**The problem**
Scan the records below and report how many lines contain the word "nose", giving the number by itself.

┄┄┄┄┄┄┄┄┄┄

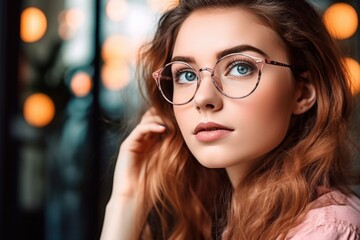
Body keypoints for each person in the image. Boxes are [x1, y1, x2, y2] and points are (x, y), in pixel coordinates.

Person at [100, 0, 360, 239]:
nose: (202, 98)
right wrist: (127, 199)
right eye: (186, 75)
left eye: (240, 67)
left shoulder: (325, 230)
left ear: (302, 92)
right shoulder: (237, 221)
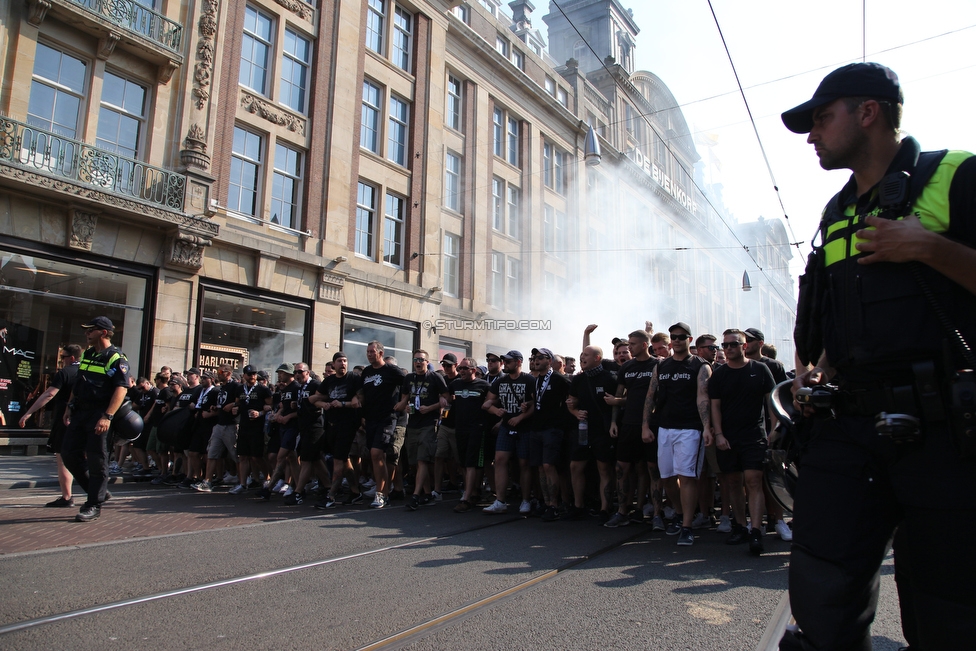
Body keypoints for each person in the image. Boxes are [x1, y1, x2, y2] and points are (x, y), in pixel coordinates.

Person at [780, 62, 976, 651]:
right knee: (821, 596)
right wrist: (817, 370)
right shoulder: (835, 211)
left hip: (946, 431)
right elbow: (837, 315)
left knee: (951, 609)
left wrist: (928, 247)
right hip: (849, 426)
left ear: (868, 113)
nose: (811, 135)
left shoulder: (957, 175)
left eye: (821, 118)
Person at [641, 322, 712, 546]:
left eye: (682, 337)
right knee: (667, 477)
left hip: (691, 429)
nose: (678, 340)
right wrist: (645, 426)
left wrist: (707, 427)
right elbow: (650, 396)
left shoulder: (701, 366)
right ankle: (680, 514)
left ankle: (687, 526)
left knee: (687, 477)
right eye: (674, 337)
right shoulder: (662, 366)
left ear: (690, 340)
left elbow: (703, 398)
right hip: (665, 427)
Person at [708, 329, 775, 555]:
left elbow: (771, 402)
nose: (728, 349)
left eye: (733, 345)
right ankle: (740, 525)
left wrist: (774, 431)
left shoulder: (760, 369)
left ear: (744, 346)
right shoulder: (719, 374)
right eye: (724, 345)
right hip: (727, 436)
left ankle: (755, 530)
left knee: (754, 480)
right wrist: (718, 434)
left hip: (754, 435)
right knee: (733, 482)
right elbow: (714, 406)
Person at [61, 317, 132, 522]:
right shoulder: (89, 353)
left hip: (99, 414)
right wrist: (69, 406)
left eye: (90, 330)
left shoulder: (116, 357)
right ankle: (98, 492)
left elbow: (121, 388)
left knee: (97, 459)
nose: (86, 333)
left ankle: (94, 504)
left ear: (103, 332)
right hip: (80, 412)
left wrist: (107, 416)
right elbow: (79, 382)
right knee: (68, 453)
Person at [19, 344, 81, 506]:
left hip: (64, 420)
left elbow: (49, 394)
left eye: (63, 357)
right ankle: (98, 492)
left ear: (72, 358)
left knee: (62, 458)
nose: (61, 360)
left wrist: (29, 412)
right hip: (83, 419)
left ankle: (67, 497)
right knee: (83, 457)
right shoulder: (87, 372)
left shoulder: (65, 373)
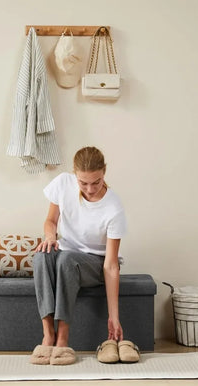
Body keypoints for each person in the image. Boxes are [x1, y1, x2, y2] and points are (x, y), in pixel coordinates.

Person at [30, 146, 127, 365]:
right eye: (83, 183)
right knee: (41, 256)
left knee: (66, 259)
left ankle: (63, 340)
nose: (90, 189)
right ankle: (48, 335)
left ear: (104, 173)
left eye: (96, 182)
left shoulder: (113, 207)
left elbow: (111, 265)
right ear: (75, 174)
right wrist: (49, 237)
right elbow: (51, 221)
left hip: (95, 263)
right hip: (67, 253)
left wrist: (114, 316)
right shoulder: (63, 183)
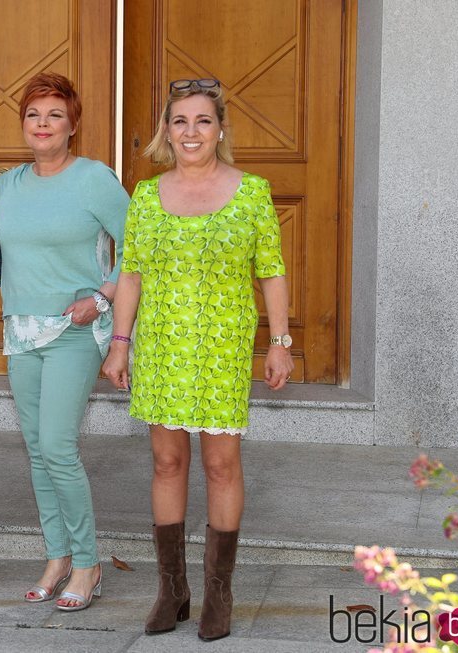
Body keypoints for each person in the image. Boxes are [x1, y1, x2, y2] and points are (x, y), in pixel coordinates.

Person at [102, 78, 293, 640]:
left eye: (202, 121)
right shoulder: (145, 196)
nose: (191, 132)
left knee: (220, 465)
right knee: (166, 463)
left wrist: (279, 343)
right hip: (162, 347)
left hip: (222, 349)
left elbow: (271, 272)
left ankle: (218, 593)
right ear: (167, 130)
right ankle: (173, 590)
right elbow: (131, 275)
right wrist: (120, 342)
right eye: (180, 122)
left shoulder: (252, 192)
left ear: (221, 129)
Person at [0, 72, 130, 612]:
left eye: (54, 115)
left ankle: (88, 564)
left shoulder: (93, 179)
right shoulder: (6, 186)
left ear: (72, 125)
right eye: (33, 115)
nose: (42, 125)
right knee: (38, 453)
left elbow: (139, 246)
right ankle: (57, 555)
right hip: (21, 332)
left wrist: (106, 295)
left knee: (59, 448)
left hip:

┄┄┄┄┄┄┄┄┄┄

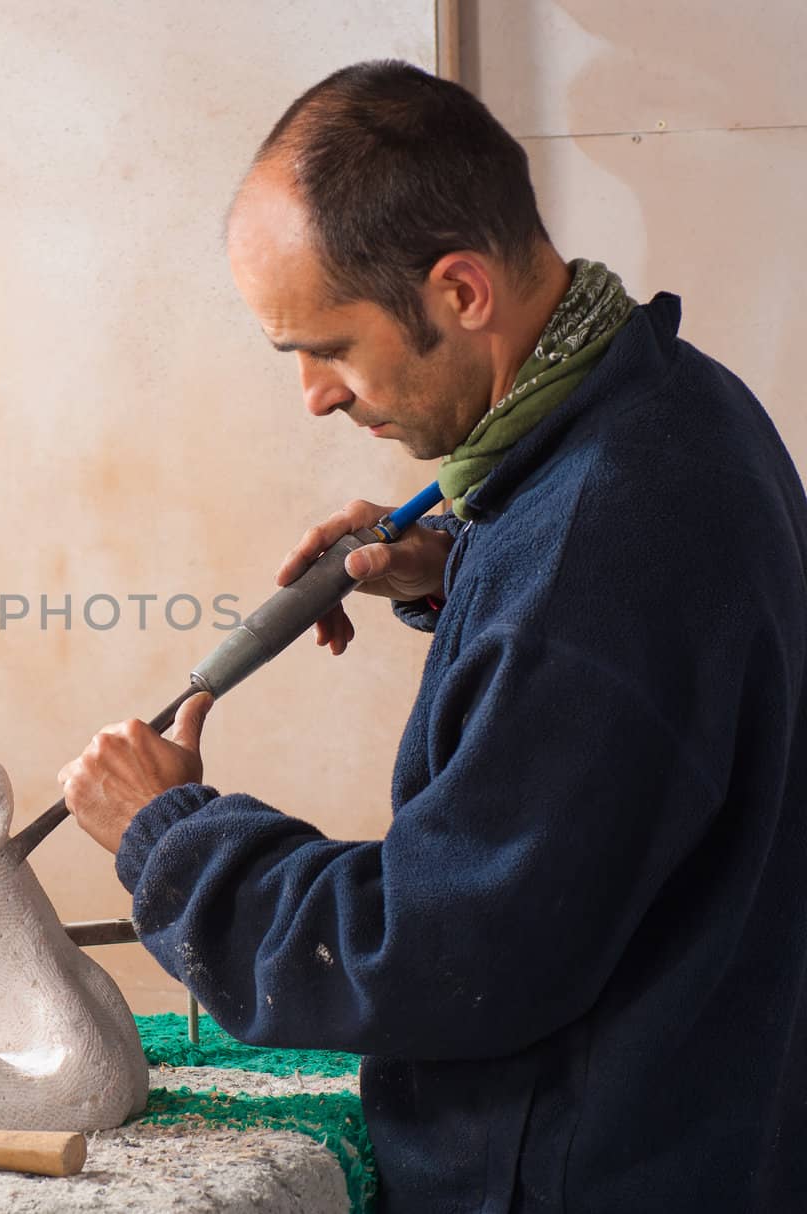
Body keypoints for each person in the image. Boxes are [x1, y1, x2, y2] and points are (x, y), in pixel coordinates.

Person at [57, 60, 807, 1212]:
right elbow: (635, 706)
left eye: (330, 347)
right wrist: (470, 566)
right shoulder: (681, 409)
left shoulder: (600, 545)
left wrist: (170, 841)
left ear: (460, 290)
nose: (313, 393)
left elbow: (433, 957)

┄┄┄┄┄┄┄┄┄┄

**Solution for this exercise**
10